◆ EXERCISE DIRECTIONS ◆
Look for "wire" in the listing below. Gather each line that contains it.

◆ ENTRIES SHOWN ◆
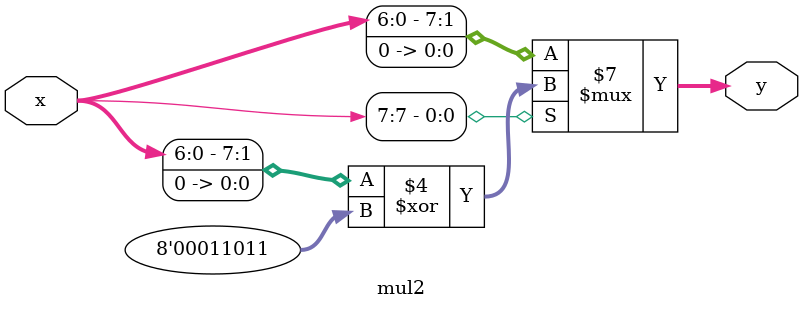
<source format=v>
module mul2(
  input [7:0] x,
  output reg [7:0] y
);

  always @(*) begin
    if (x[7] == 1) y = ((x << 1) ^ 8'h1b);
    else y = (x << 1);
  end
endmodule

</source>
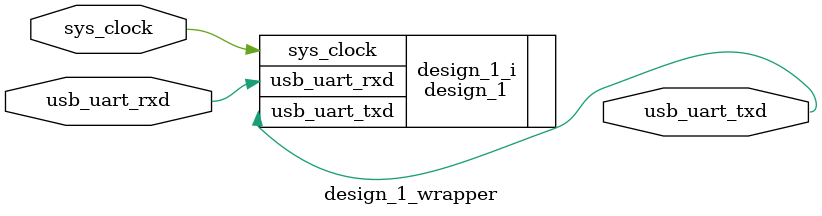
<source format=v>
`timescale 1 ps / 1 ps

module design_1_wrapper
   (sys_clock,
    usb_uart_rxd,
    usb_uart_txd);
  input sys_clock;
  input usb_uart_rxd;
  output usb_uart_txd;

  wire sys_clock;
  wire usb_uart_rxd;
  wire usb_uart_txd;

  design_1 design_1_i
       (.sys_clock(sys_clock),
        .usb_uart_rxd(usb_uart_rxd),
        .usb_uart_txd(usb_uart_txd));
endmodule

</source>
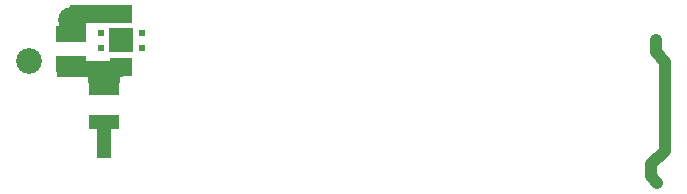
<source format=gbr>
G04 EAGLE Gerber RS-274X export*
G75*
%MOMM*%
%FSLAX34Y34*%
%LPD*%
%INBottom Copper*%
%IPPOS*%
%AMOC8*
5,1,8,0,0,1.08239X$1,22.5*%
G01*
%ADD10R,5.000000X1.500000*%
%ADD11R,1.375000X0.875000*%
%ADD12R,5.625000X1.375000*%
%ADD13R,1.250000X2.625000*%
%ADD14R,2.750000X0.750000*%
%ADD15C,2.184400*%
%ADD16R,2.000000X2.000000*%
%ADD17R,0.500000X1.500000*%
%ADD18R,1.000000X1.500000*%
%ADD19R,0.500000X0.500000*%
%ADD20R,2.540000X1.270000*%
%ADD21R,2.590800X1.397000*%
%ADD22C,0.906400*%
%ADD23C,1.016000*%
%ADD24C,0.756400*%


D10*
X-56250Y83750D03*
D11*
X-74375Y71875D03*
D12*
X-64375Y36875D03*
D13*
X-52500Y-25625D03*
D14*
X-52500Y28750D03*
D15*
X-115403Y43347D03*
X-80097Y78653D03*
D16*
X-37500Y61250D03*
D17*
X-31250Y38750D03*
X-44375Y38750D03*
X-31250Y83750D03*
X-43750Y83750D03*
D18*
X-37500Y38750D03*
X-37500Y83750D03*
D19*
X-20038Y54900D03*
X-20038Y67600D03*
X-54963Y54900D03*
X-54963Y67600D03*
D20*
X-52499Y20538D03*
X-52500Y-8038D03*
D21*
X-80000Y66752D03*
X-80000Y40748D03*
D22*
X415000Y61250D03*
D23*
X411250Y-53750D02*
X416250Y-60000D01*
X411250Y-53750D02*
X411250Y-43750D01*
X422500Y-32500D01*
X422500Y42500D01*
X415000Y51250D01*
X415000Y61250D01*
D22*
X416250Y-60000D03*
D24*
X-52500Y-35000D03*
X-52500Y-15000D03*
X-52500Y-25000D03*
M02*

</source>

◆ RESULT OF THE TASK ◆
  wire sys_clock;
  wire usb_uart_rxd;
  wire usb_uart_txd;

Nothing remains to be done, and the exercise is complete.